Hollyhock has considered offering online courses for years, but it took the COVID crises to make it happen.
“We started out offering it for free … We thought there is so much change and uncertainty, what can we do to help people through this really tumultuous time? … So we started virtual programming a week after everything went into lock down … Lo and behold, we were pleasantly surprised at the support that came in. As people registered to book in and get the ZOOM link, they started donating … So then we realized, people are getting something out of this. Then we just started putting out more and more free content,” said Ling Lo.
This led to the decision to host paid virtual programming. A three day Social venture institute conference was held in April. Some of Hollyhock’s presenters went virtual.
On June 20, 2020, Hollyhock hosted its first Hollyhock-a-thon.
“Our donors showed up from around the world. It was a ten hour event. Over 650 people attended throughout the day. Over 300 donations were made and we raised over $200,000,” said Naldrett, who connected to the event from her home on Bowen Island.
“Most of the donations coming in were $50, $100. Really wonderful, but they were trickling in. Normally, your larger gifts come from someone you know well. Then someone I had not met, but was involved with Hollyhock a number of years ago, came froward with $5,000. That was a big boost and set a different pace. Then later there was a match offered and the same donor stepped up with $10,000.”
People stayed connected throughout the event.
“They saw all the hiccups, because there were hiccups. Streaming live from Cortes isn’t always easy. They got to see some of our newer presenters, and hear their wise words. They got to hear some of our favourites, like Anne Mortifee … I think that whole day was moving because people weren’t just sharing their donations, they were sharing their love for Hollyhock.”
The surplus Hollyhock acquired in 2019 is gone.
Between donations and their online programs, the centre has raised close to $500,000 so far this year. This is not enough to prevent them from operating from a deficit.
Naldrett says that, even operating with a smaller crew, they need another half million dollars by April 2021.

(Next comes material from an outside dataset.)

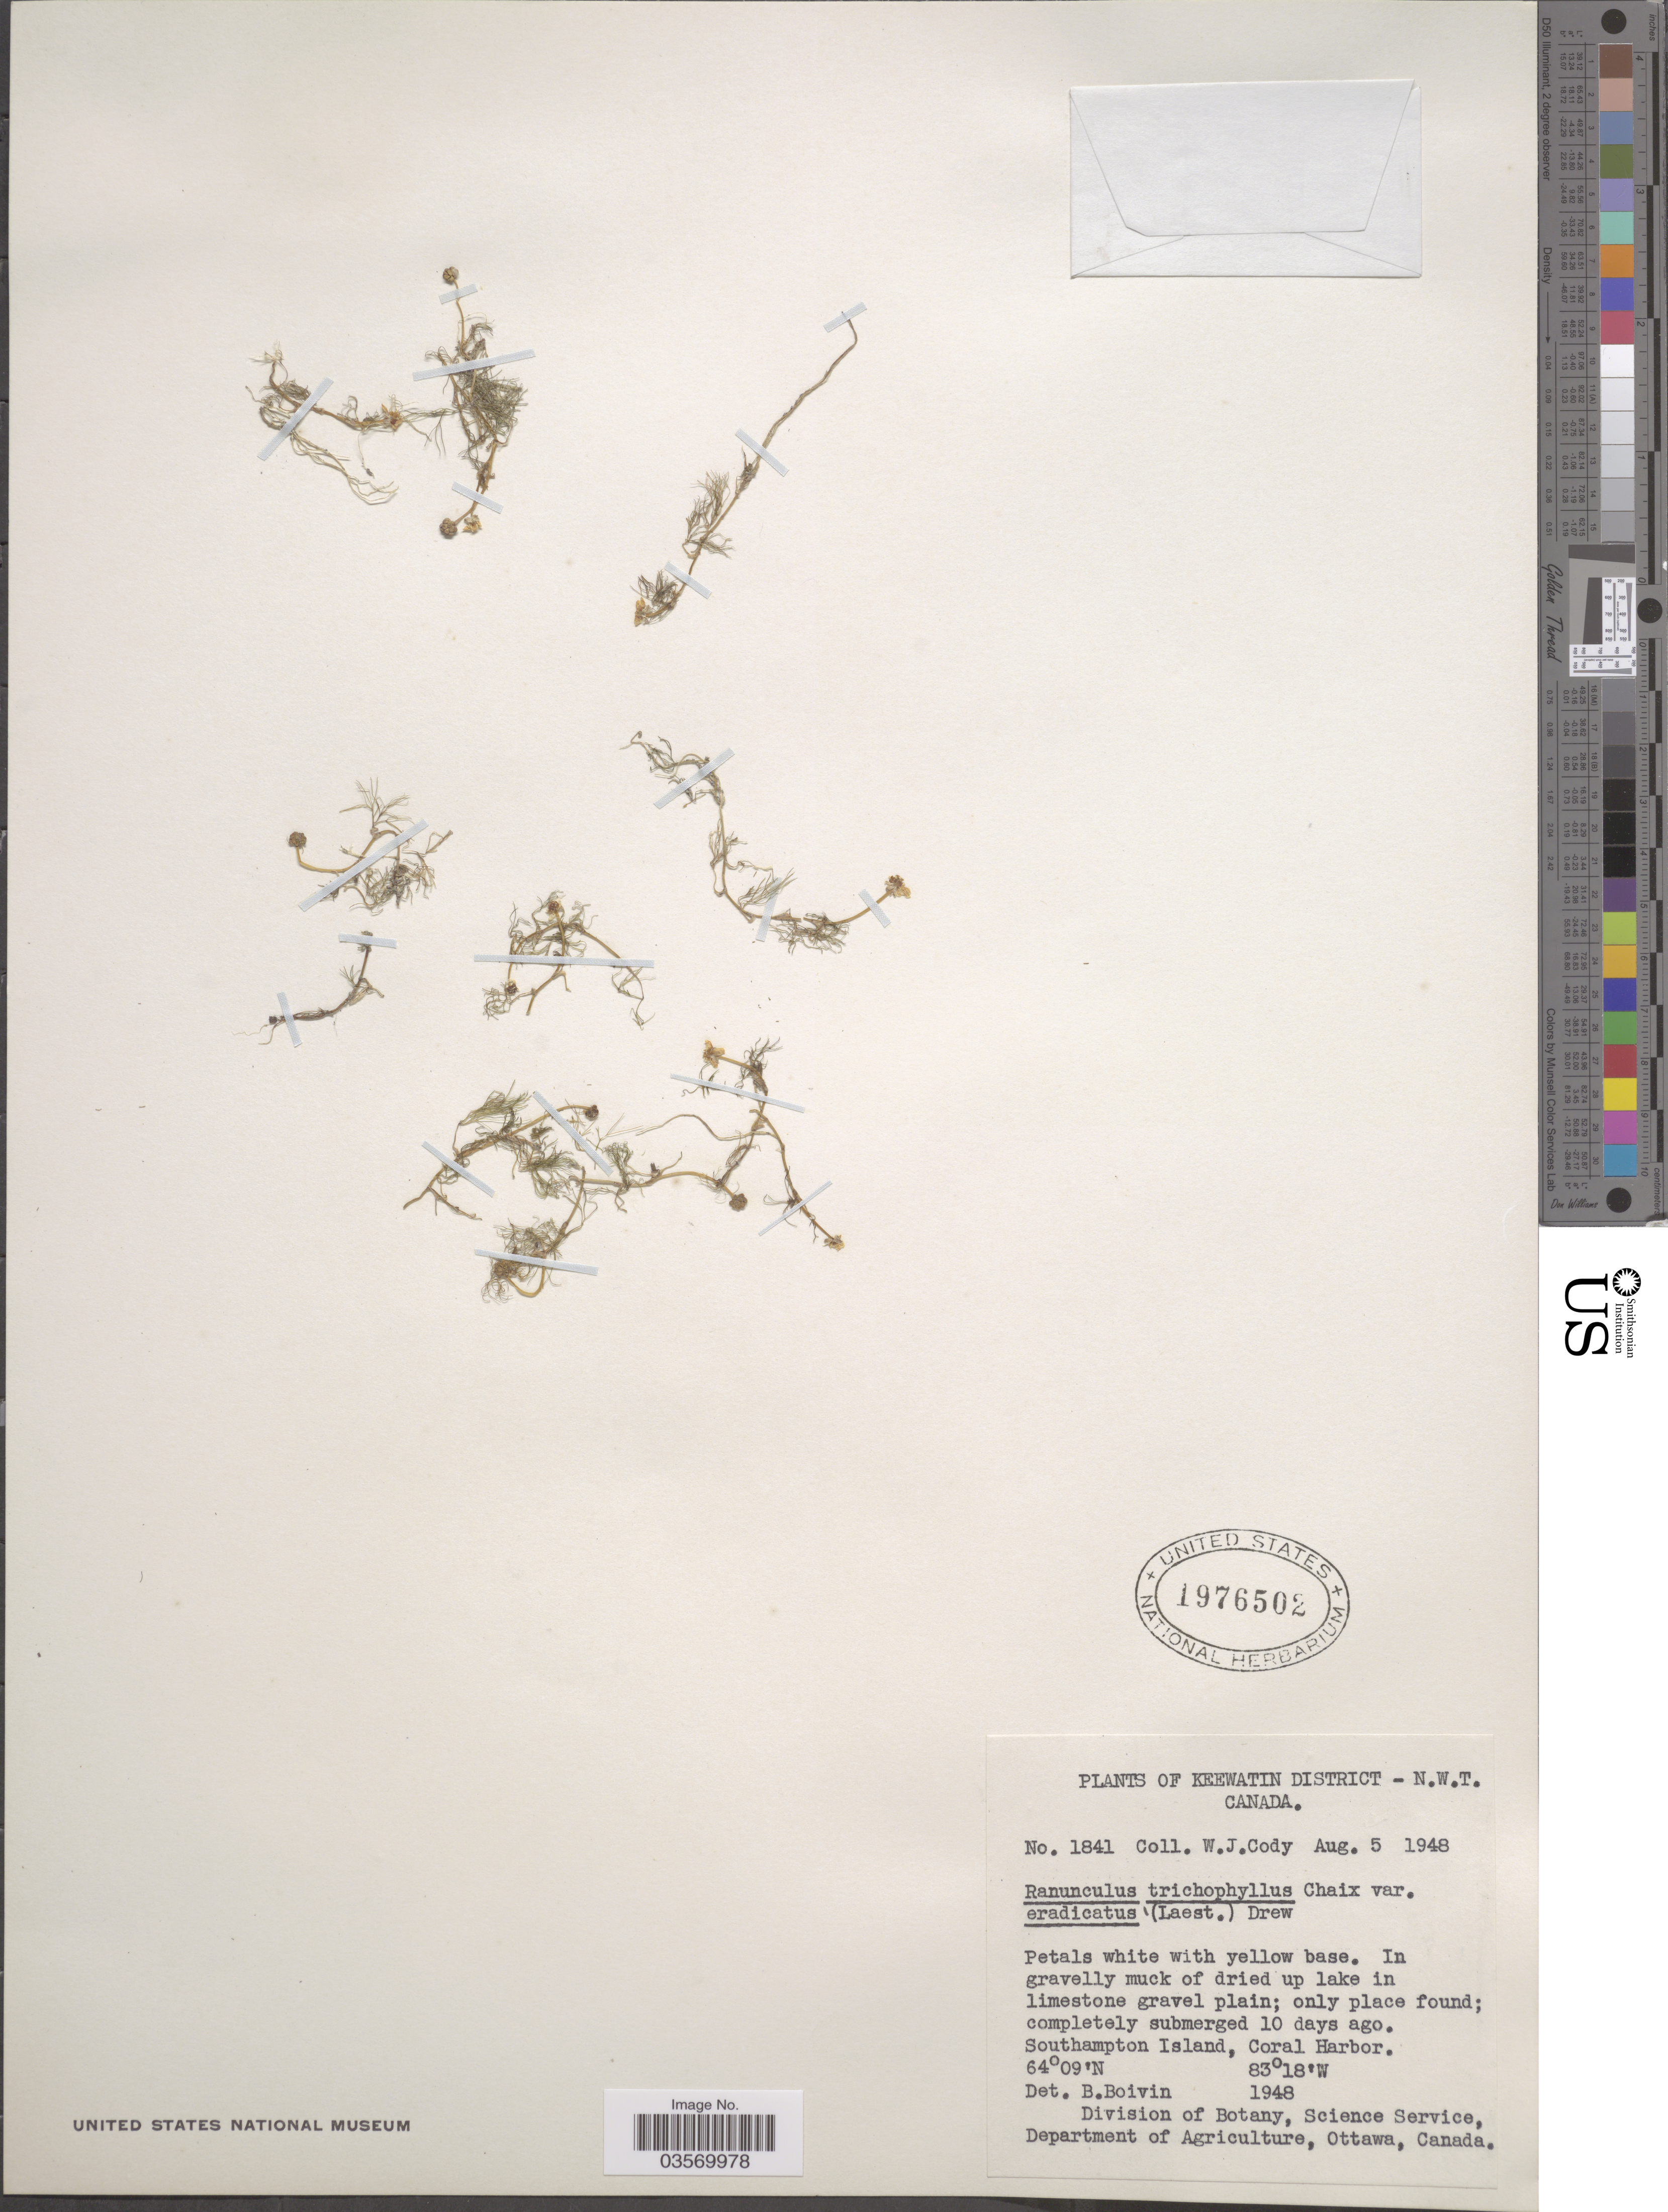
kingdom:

“The strategic planning is how to raise the next $500,000. We have seen an increase in individual donors, but typically almost 40% of funds raised are from corporate sponsors who are predominantly supporting larger conferences. We have had to cancel two of our conferences and have moved Social Venture Institute to an online offering, and we know that they will be modified again in 2021,” she said.
Lo added, “Strategically, we are doing everything we can to insulate ourselves from having another 2020 experience in March and realizing at that point that the driver of our revenue, being the programming, was going to evaporate. We don’t want to be in that position again. We don’t know if there will be a second wave or when it will be safe to welcome people to Cortes again. We’re very conscious of not wanting to do that, even if provincial regulations say it is okay. This is a very special remote community with limited resources.”
They are planning an ‘in person’ season for April to October 2021, but also intend to have a robust virtual season.
Ling explained, “We realized that we host virtual space really well and we can do a lot of the transformational work on a digital platform.”